- TRECHO:

Atualmente las mañanitas são cantadas em cumprimentos de aniversário e como parabéns antes de partir o bolo de aniversário. De forma diferente são também cantadas em outros países da América Latina. Assim é a letra tradicional das Mañanitas, que sempre sofre acréscimos de versos, de acordo com a ocasião e preferência de quem as canta:

Estas son las mañanitas, que cantaba el Rey David.  Hoy por ser día de tu santo, te las cantamos a ti.

Despierta mi bien despierta  mira que ya amaneció. Ya los pajarillos cantan.  La luna ya se metió .

Que linda está la mañana en que vengo a saludarte.  Venimos todos con gusto y placer a felicitarte.  

Ya viene amaneciendo.  Ya la luz del día nos dio.  Levántate de mañana.  Mira que ya amaneció.  

Alvoradas e mañanitas  para a Lei Maria da Penha que hoje está completando 3 anos de existência e precisa ser celebrada. Sancionada pelo presidente Lula em 07 de agosto de 2006 é considerada até agora a lei mais eficaz e promissora no combate a violência à mulher. A violência doméstica considerada por muitas pessoas como assunto de casal em que ninguém pode "meter a colher", a partir da Lei Maria da Penha deixa de ser trivializada  e é assumida como um crime de violência que deve ser punido, com detenção e prisão de até 3 anos.

Desde que foi sancionada a lei, aumentou o número de ações penais, de processos em tramitação, prisões em flagrante, etc, de mulheres vítimas de violência doméstica. Isso não significa dizer que houve aumento da violência, mas que as mulheres mais confiantes na cobertura da lei, que pune de fato a violência, passaram a denunciar e a impetrar ações judiciais contra os agressores.

Em vários países da América Latina iniciaram-se movimentos mais consistentes contra a violência doméstica à mulher, espelhados na lei Maria da Penha, conquista das mulheres brasileiras em um governo que deu acolhida às lutas das mulheres brasileiras.

 Essa lei importante e conquista da população brasileira que luta contra a violência e por uma cultura de paz, está sendo questionada no Congresso Nacional, que pretende voltar atrás, com um projeto de lei para deixar que os assuntos de violência doméstica se resolvam com negociações de casais, em tribunais de negociações, tornando a Lei Maria da Penha, de fato, inócua.

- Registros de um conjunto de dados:
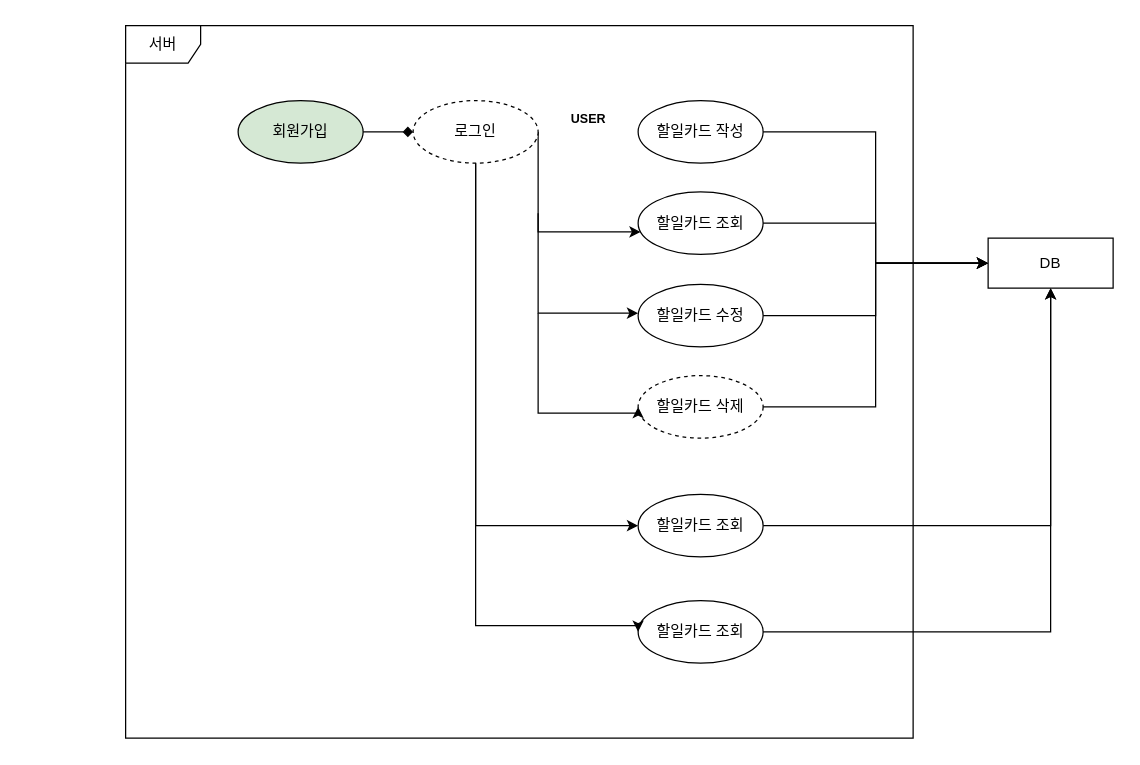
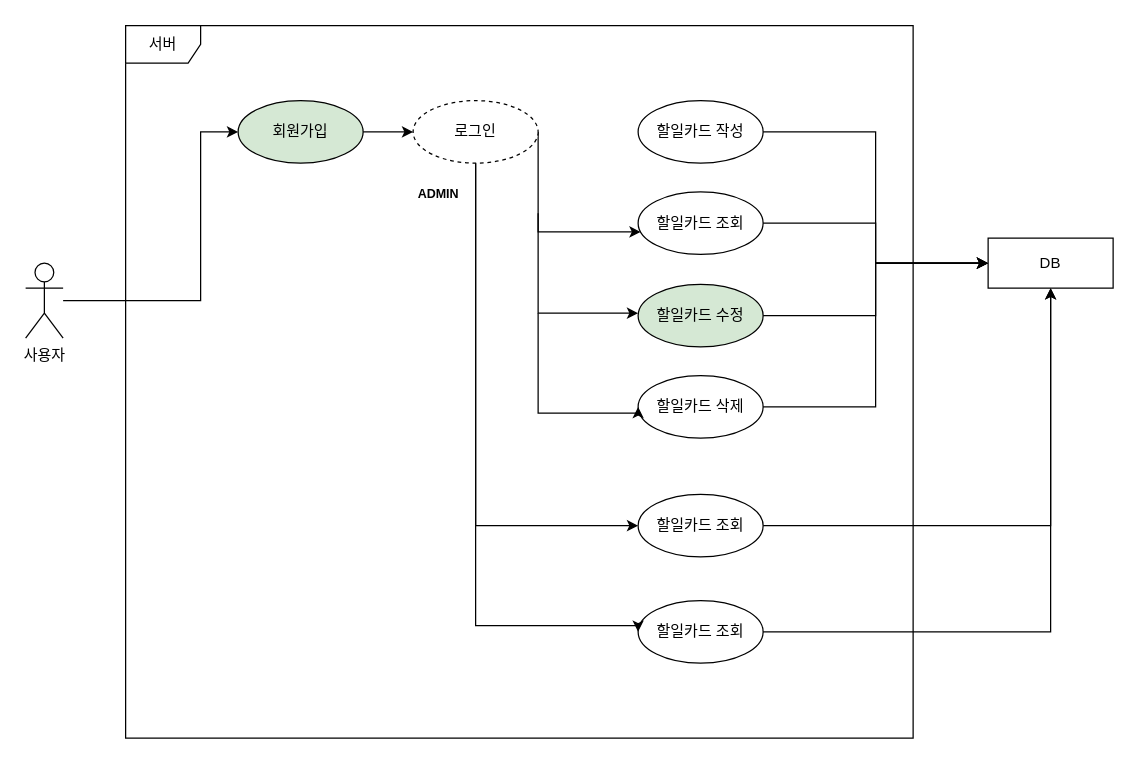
  <mxCell id="0" />
  <mxCell id="1" parent="0" />
+ <mxCell id="2" value="" style="edgeStyle=orthogonalEdgeStyle;rounded=0;orthogonalLoop=1;jettySize=auto;html=1;entryX=0;entryY=0.5;entryDx=0;entryDy=0;" edge="1" parent="1" source="3" target="6"><mxGeometry relative="1" as="geometry"><Array as="points"><mxPoint x="160" y="240" /><mxPoint x="160" y="105" /></Array></mxGeometry></mxCell>
+ <mxCell id="3" value="사용자" style="shape=umlActor;verticalLabelPosition=bottom;verticalAlign=top;html=1;outlineConnect=0;" vertex="1" parent="1"><mxGeometry y="210" width="30" height="60" as="geometry" x="20" /></mxCell>
  <mxCell id="4" value="서버" style="shape=umlFrame;whiteSpace=wrap;html=1;pointerEvents=0;" vertex="1" parent="1"><mxGeometry x="100" y="20" width="630" height="570" as="geometry" /></mxCell>
- <mxCell id="5" value="" style="edgeStyle=orthogonalEdgeStyle;rounded=0;orthogonalLoop=1;jettySize=auto;html=1;endArrow=diamond;" edge="1" parent="1" source="6" target="9"><mxGeometry relative="1" as="geometry" /></mxCell>
+ <mxCell id="5" value="" style="edgeStyle=orthogonalEdgeStyle;rounded=0;orthogonalLoop=1;jettySize=auto;html=1;" edge="1" parent="1" source="6" target="9"><mxGeometry relative="1" as="geometry" /></mxCell>
  <mxCell id="6" value="회원가입" style="ellipse;whiteSpace=wrap;html=1;fillColor=#d5e8d4;" vertex="1" parent="1"><mxGeometry x="190" y="80" width="100" height="50" as="geometry" /></mxCell>
  <mxCell id="7" value="" style="edgeStyle=orthogonalEdgeStyle;rounded=0;orthogonalLoop=1;jettySize=auto;html=1;exitX=1;exitY=0.5;exitDx=0;exitDy=0;" edge="1" parent="1" source="9" target="12"><mxGeometry relative="1" as="geometry"><Array as="points"><mxPoint x="430" y="185" /></Array></mxGeometry></mxCell>
  <mxCell id="8" value="" style="edgeStyle=orthogonalEdgeStyle;rounded=0;orthogonalLoop=1;jettySize=auto;html=1;entryX=0;entryY=0.5;entryDx=0;entryDy=0;" edge="1" parent="1" source="9" target="23"><mxGeometry relative="1" as="geometry"><mxPoint x="380" y="205" as="targetPoint" /><Array as="points"><mxPoint x="380" y="420" /></Array></mxGeometry></mxCell>
  <mxCell id="9" value="로그인" style="ellipse;whiteSpace=wrap;html=1;dashed=1;" vertex="1" parent="1"><mxGeometry x="330" y="80" width="100" height="50" as="geometry" /></mxCell>
  <mxCell id="10" value="" style="edgeStyle=orthogonalEdgeStyle;rounded=0;orthogonalLoop=1;jettySize=auto;html=1;entryX=0;entryY=0.5;entryDx=0;entryDy=0;" edge="1" parent="1" source="11" target="18"><mxGeometry relative="1" as="geometry"><mxPoint x="700" y="105" as="targetPoint" /></mxGeometry></mxCell>
  <mxCell id="11" value="할일카드 작성" style="ellipse;whiteSpace=wrap;html=1;" vertex="1" parent="1"><mxGeometry x="510" y="80" width="100" height="50" as="geometry" /></mxCell>
  <mxCell id="12" value="할일카드 조회" style="ellipse;whiteSpace=wrap;html=1;" vertex="1" parent="1"><mxGeometry x="510" y="153" width="100" height="50" as="geometry" /></mxCell>
- <mxCell id="13" value="할일카드 수정" style="ellipse;whiteSpace=wrap;html=1;" vertex="1" parent="1"><mxGeometry x="510" y="227" width="100" height="50" as="geometry" /></mxCell>
- <mxCell id="14" value="할일카드 삭제" style="ellipse;whiteSpace=wrap;html=1;dashed=1;" vertex="1" parent="1"><mxGeometry x="510" y="300" width="100" height="50" as="geometry" /></mxCell>
+ <mxCell id="13" value="할일카드 수정" style="ellipse;whiteSpace=wrap;html=1;fillColor=#d5e8d4;" vertex="1" parent="1"><mxGeometry x="510" y="227" width="100" height="50" as="geometry" /></mxCell>
+ <mxCell id="14" value="할일카드 삭제" style="ellipse;whiteSpace=wrap;html=1;" vertex="1" parent="1"><mxGeometry x="510" y="300" width="100" height="50" as="geometry" /></mxCell>
  <mxCell id="15" value="" style="edgeStyle=orthogonalEdgeStyle;rounded=0;orthogonalLoop=1;jettySize=auto;html=1;" edge="1" parent="1"><mxGeometry relative="1" as="geometry"><mxPoint x="430" y="170" as="sourcePoint" /><mxPoint x="510" y="250" as="targetPoint" /><Array as="points"><mxPoint x="430" y="250" /></Array></mxGeometry></mxCell>
  <mxCell id="16" style="edgeStyle=orthogonalEdgeStyle;rounded=0;orthogonalLoop=1;jettySize=auto;html=1;exitX=0.5;exitY=1;exitDx=0;exitDy=0;" edge="1" parent="1" source="14" target="14"><mxGeometry relative="1" as="geometry" /></mxCell>
  <mxCell id="17" value="" style="edgeStyle=orthogonalEdgeStyle;rounded=0;orthogonalLoop=1;jettySize=auto;html=1;entryX=0;entryY=0.5;entryDx=0;entryDy=0;" edge="1" parent="1" target="14"><mxGeometry relative="1" as="geometry"><mxPoint x="430" y="250" as="sourcePoint" /><mxPoint x="510" y="330" as="targetPoint" /><Array as="points"><mxPoint x="430" y="330" /><mxPoint x="510" y="330" /></Array></mxGeometry></mxCell>
  <mxCell id="18" value="DB" style="whiteSpace=wrap;html=1;align=center;" vertex="1" parent="1"><mxGeometry x="790" y="190" width="100" height="40" as="geometry" /></mxCell>
  <mxCell id="19" value="" style="edgeStyle=orthogonalEdgeStyle;rounded=0;orthogonalLoop=1;jettySize=auto;html=1;entryX=0;entryY=0.5;entryDx=0;entryDy=0;exitX=1;exitY=0.5;exitDx=0;exitDy=0;" edge="1" parent="1" source="12" target="18"><mxGeometry relative="1" as="geometry"><mxPoint x="700" y="105" as="targetPoint" /></mxGeometry></mxCell>
  <mxCell id="20" value="" style="edgeStyle=orthogonalEdgeStyle;rounded=0;orthogonalLoop=1;jettySize=auto;html=1;entryX=0;entryY=0.5;entryDx=0;entryDy=0;exitX=1;exitY=0.5;exitDx=0;exitDy=0;" edge="1" parent="1" source="13" target="18"><mxGeometry relative="1" as="geometry"><mxPoint x="700" y="105" as="targetPoint" /></mxGeometry></mxCell>
  <mxCell id="21" value="" style="edgeStyle=orthogonalEdgeStyle;rounded=0;orthogonalLoop=1;jettySize=auto;html=1;entryX=0;entryY=0.5;entryDx=0;entryDy=0;exitX=1;exitY=0.5;exitDx=0;exitDy=0;" edge="1" parent="1" source="14" target="18"><mxGeometry relative="1" as="geometry"><mxPoint x="700" y="105" as="targetPoint" /></mxGeometry></mxCell>
  <mxCell id="22" value="" style="edgeStyle=orthogonalEdgeStyle;rounded=0;orthogonalLoop=1;jettySize=auto;html=1;" edge="1" parent="1" source="23" target="18"><mxGeometry relative="1" as="geometry"><mxPoint x="700" y="420" as="targetPoint" /></mxGeometry></mxCell>
  <mxCell id="23" value="할일카드 조회" style="ellipse;whiteSpace=wrap;html=1;" vertex="1" parent="1"><mxGeometry x="510" y="395" width="100" height="50" as="geometry" /></mxCell>
  <mxCell id="24" value="할일카드 조회" style="ellipse;whiteSpace=wrap;html=1;" vertex="1" parent="1"><mxGeometry x="510" y="480" width="100" height="50" as="geometry" /></mxCell>
  <mxCell id="25" value="" style="edgeStyle=orthogonalEdgeStyle;rounded=0;orthogonalLoop=1;jettySize=auto;html=1;entryX=0;entryY=0.5;entryDx=0;entryDy=0;" edge="1" parent="1" source="9" target="24"><mxGeometry relative="1" as="geometry"><mxPoint x="380" y="205" as="targetPoint" /><Array as="points"><mxPoint x="380" y="500" /><mxPoint x="510" y="500" /></Array></mxGeometry></mxCell>
- <mxCell id="26" value="&lt;font style=&quot;font-size: 10px;&quot;&gt;USER&lt;/font&gt;" style="text;strokeColor=none;fillColor=none;html=1;fontSize=24;fontStyle=1;verticalAlign=middle;align=center;" vertex="1" parent="1"><mxGeometry x="440" y="80" width="60" height="20" as="geometry" /></mxCell>
+ <mxCell id="27" value="&lt;font style=&quot;font-size: 10px;&quot;&gt;ADMIN&lt;/font&gt;" style="text;strokeColor=none;fillColor=none;html=1;fontSize=24;fontStyle=1;verticalAlign=middle;align=center;" vertex="1" parent="1"><mxGeometry x="320" y="140" width="60" height="20" as="geometry" /></mxCell>
  <mxCell id="28" value="" style="edgeStyle=orthogonalEdgeStyle;rounded=0;orthogonalLoop=1;jettySize=auto;html=1;exitX=1;exitY=0.5;exitDx=0;exitDy=0;" edge="1" parent="1" source="24" target="18"><mxGeometry relative="1" as="geometry"><mxPoint x="700" y="420" as="targetPoint" /></mxGeometry></mxCell>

- TAREFA OBRIGATÓRIA 1: Segundo o trecho, em que data a Lei Maria da Penha foi sancionada?
- TAREFA OBRIGATÓRIA 2: Enumere todos os itens que o trecho cita nominalmente como tendo aumentado desde a sanção da Lei Maria da Penha.
- TAREFA OBRIGATÓRIA 3: Transcreva uma parte do trecho. Comece nas palavras "Alvoradas e mañanitas  para" e pare depois de "até 3 anos.".
Este material tem origem em uma fonte distinta.

- RESPOSTA COMPLETA 1: Em 07 de agosto de 2006.

- RESPOSTA COMPLETA 2:
- Ações penais
- Processos em tramitação
- Prisões em flagrante

- RESPOSTA COMPLETA 3:
Alvoradas e mañanitas  para a Lei Maria da Penha que hoje está completando 3 anos de existência e precisa ser celebrada. Sancionada pelo presidente Lula em 07 de agosto de 2006 é considerada até agora a lei mais eficaz e promissora no combate a violência à mulher. A violência doméstica considerada por muitas pessoas como assunto de casal em que ninguém pode "meter a colher", a partir da Lei Maria da Penha deixa de ser trivializada  e é assumida como um crime de violência que deve ser punido, com detenção e prisão de até 3 anos.